Seattle at STL: The Seahawks controlled the Ravens in Week 10 before a frenzied home crowd and shocked the football world (it was trumped by Arizona’s win over the Ravens on the big stage). Overall, the Seahawks rank in the middle of the pack in terms of scoring defense (22.4 points allowed per game), but I’d take the under against the struggling Rams. I don’t doubt that we see a decent effort out of Steven Jackson, but the passing game has been anemic. The Rams average 12.6 points per game. What more do I need to say?
Oakland at MIN: The Raiders are hardly a defensive juggernaut entering Week 11. Oakland is tied for 27th in total defense at 25.9 points allowed per game. The Raiders have generated 12 turnovers and 23 sacks. However, this is an interesting spot against Christian Ponder and the 23rd-ranked Minnesota offense (19.9 poitns scored per game). There will be a big play or two to Adrian Peterson, but the Oakland defensive front will create opportunities for big plays against a weak Minnesota offensive line.
Defenses on the Pine
New York Giants vs. PHI: The New York defense leaves me uneasy. There just hasn’t been a consistent push at the defensive line in recent weeks and opposing rushers have given them fits. As a result, I’m fearful of the speedy weapons downfield, even if Vince Young is lined up under center.
The Giants may provide a few sacks to the bottom line (they’ve amassed 30 to date), but the secondary has yet to get healthy and continues to give up big plays. Just look at the drive against San Francisco that culminated in Vernon Davis’ touchdown reception. I’m fearful that LeSean McCoy running wild puts them in a bad spot that leads to a shootout.

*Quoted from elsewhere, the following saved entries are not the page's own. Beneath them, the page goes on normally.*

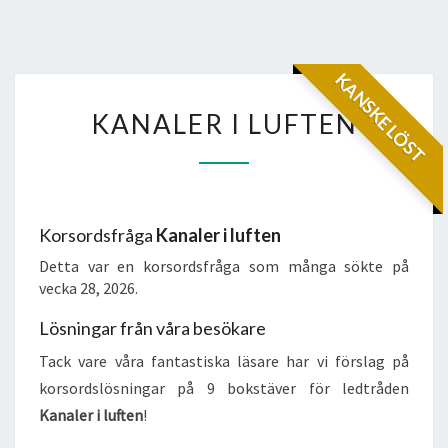
KANSKE LÖST
KANALER
KANALER I LUFTEN
I
LUFTEN
Korsordsfråga
Kanaler i luften
Detta var en korsordsfråga som många sökte på
vecka 28, 2026.
Lösningar från våra besökare
Tack vare våra fantastiska läsare har vi förslag på
korsordslösningar på 9 bokstäver för ledtråden
Kanaler i luften
!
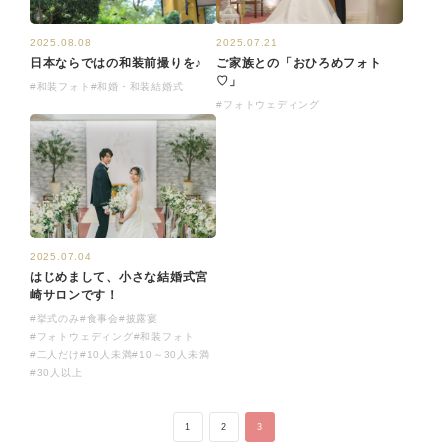
2025.08.08
2025.07.21
日本ならではの和装前撮りを♪
ご家族との「おひろめフォト
♡」
#和装フォト
#和婚・和装結婚式
#フォトウェディング
2025.07.04
はじめまして、小さな結婚式宮
崎サロンです！
#挙式のみ
#食事会
#披露宴
#フォトウェディング
#和装フォト
#二人だけ
#10人未満
#10～30人未満
#30人以上
1
2
3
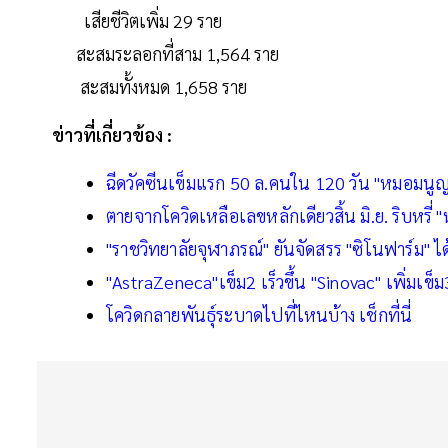
เสียชีวิตเพิ่ม 29 ราย
สะสมระลอกที่สาม 1,564 ราย
สะสมทั้งหมด 1,658 ราย
ข่าวที่เกี่ยวข้อง :
ฉีดวัคซีนเข็มแรก 50 ล.คนใน 120 วัน "หมอมนูญ"ช
ตายจากโควิดเหลือเลขหลักเดียวสิ้น มิ.ย. ริบหรี่
"ราชวิทยาลัยจุฬาภรณ์" ยันจัดสรร "ซิโนฟาร์ม" ไ
"AstraZeneca"เข็ม2 เร็วขึ้น "Sinovac" เพิ่มเข็ม
โควิดกลายพันธุ์ระบาดไปที่ไหนบ้าง เช็กที่นี่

New York Jets at DEN: I have the New York defense ranked eighth this week heading into the showdown with Tebow. Tebow will take his share of sacks, though I fear he won’t attempt enough passes to help owners pad their stats with turnovers. Of course, I’m curious about when the official scorekeepers will change everything he does to a rushing attempt and eliminate sacks from the equation.
Cincinnati at BAL: The Bengals lost Leon Hall for the season because of an Achilles’ injury sustained against the Steelers. His absence leaves me somewhat uneasy against the Jekyll-Hyde Ravens on the road this week. Flacco has played horribly against the Bengals historically, but continues to take shots downfield (with little success of late) with Torrey Smith and Anquan Boldin. I have to believe that Cam Cameron eventually realizes that Ray Rice still plays in Baltimore.